**TEXT EXTRACT:**
────────────────────────────────────────
Friendship is usually 2 or 3, rather than many: true of the Christian church. This builds intimacy and immediacy and points to its requirement in leadership. So the task we could undertake is to identify the aspects of this friendship state of mind, the elements, the rituals, the cutting-across elements of friendship, to building a culture of friendship for leadership development.

Questions: can you have truth telling without the friendship? Not sure: it's a bit like arranged marriage versus romantic marriage; we opt for the latter. On the topic of scale, and power dynamics, how do ideas of friendship map onto the realities of power? There's a Kantian imperative, deontological basis of French's response - how would you welcome a friend and what institutional mechanisms can be replicated in the guise of friendship. Consider the 'Society of Friends', the Quakers? How does their egalitarian notion of friend impact leadership? From hero to host, from Margaret Wheatley, with the shift from friend to host.

Visible Leadership: the empty triumph of individualism


Sarah Hurlow is up next; talking about individuals and individualism in the public sector arena. An opening question: how is the 'truth' of leadership constructed (precariously) and with what consequences (unintended)? So what is 'visible', 'vibrant' and 'living' leadership and what is this rhetoric? Sarah is taking a poststructural approach to her study, which peaks my interest straight away. What, then, is accountability in local government? There is the traditional notion of the faceless bureaucrat administering services for the collective good. Then, in a historical progression that Sarah is alluding to, there's the neoliberal entrepreneurial manager meeting needs of customers in the market place. And thirdly, there is the Third Way where the leader has a personalised relationship with responsible consumers of public services. This latter position Sarah puts forward as the more 'pragmatic' way of leading that builds on the idea of a consumer. Sarah's historical treatment is interesting, especially her interest in the Third Way notion principally. IS the consumer a more unpredictable and unstable entity that we normally believe them to be? Yes, is Sarah's response. Can one then consume local government?

So what are the conditions and consequences of the construction of this particular 'truth' of leadership? Sarah's methodological approach was to examine the role of language as a representational system that produces the objects of which it speaks - a truly poststructural angle of entry into this issue! She examined texts; interviews, governance reports, documents. And how the texts mean. Language is unstable, with multiple unintended meanings across binary oppositions. I think I'll be illustrating Sarah's point later, when I give my own presentation. You can do management from your desk, but you have to be seen to do leadership: about the 'face' of leadership, which is privileged over management - a kind of logocentrism of leadership, in the Derridian sense.

There is then a 'performance' of leadership: a standing up front, a kind of theatricality of leadership, a leadership culture flag waving and baby kissing. The celebrity of leadership, a la Big Brother, or football managers or fly-by-night pop stars, after which they can revert back to their real personage.

A Leaders Journey to engage in times of change


This is the presentation of a paper by Jane Trinder, Jankowicz and Kakabadse: about the ability to engage and engagement from a personal (Jane is presenting) point of view. Jane is talking about her search for the answer from august institutions who she felt ought, or may, have some sort of answer regarding how leaders can/should engage. So, not finding it, Jane stepped out of organisational life and is in the process of studying for a PhD, investigating this topic. Jane's premise is that people would rather be involved in being engaged than not: as engagement is often linked to customer satisfaction, employee satisfaction, improved organisational performance.
────────────────────────────────────────
**PROBLEM STATEMENT:**
In the leadership notes, why did Jane leave organizational life to study for a PhD? Answer in one to three sentences.
────────────────────────────────────────
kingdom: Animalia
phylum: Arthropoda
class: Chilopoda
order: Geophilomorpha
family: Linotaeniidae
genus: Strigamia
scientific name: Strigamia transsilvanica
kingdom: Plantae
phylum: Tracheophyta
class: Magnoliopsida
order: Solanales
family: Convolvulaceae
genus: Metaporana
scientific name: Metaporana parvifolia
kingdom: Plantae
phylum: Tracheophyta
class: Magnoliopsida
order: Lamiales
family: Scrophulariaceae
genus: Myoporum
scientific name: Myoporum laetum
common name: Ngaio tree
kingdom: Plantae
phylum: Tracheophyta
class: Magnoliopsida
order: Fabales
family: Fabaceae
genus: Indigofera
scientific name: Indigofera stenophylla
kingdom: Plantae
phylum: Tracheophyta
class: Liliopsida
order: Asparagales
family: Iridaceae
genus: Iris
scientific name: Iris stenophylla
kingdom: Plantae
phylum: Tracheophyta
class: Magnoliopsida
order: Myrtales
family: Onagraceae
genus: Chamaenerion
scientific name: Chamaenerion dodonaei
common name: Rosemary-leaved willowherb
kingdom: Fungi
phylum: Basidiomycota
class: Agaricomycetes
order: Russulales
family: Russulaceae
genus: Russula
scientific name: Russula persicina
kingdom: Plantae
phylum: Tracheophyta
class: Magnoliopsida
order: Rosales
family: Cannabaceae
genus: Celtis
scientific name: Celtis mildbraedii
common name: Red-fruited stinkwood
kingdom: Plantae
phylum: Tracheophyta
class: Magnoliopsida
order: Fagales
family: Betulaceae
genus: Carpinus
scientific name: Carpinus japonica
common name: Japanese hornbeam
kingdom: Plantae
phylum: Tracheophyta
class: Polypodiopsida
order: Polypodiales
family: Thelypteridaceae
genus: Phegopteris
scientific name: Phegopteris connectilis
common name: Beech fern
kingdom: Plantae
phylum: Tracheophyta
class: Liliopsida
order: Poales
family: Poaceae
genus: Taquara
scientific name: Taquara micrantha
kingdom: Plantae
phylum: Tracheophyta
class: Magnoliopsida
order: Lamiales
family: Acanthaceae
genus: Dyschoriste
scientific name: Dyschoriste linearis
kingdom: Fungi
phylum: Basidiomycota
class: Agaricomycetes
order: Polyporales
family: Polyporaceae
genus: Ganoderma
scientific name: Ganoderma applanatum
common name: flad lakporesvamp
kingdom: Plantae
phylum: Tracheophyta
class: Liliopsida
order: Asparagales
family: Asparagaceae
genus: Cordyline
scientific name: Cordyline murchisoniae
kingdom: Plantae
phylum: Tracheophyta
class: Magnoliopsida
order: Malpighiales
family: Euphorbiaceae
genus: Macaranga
────────────────────────────────────────
**RESULT OF THE TASK:**
Jane had looked to august institutions for an answer on how leaders can or should engage, but she did not find one there. So she stepped out of organizational life to investigate the topic herself through a PhD.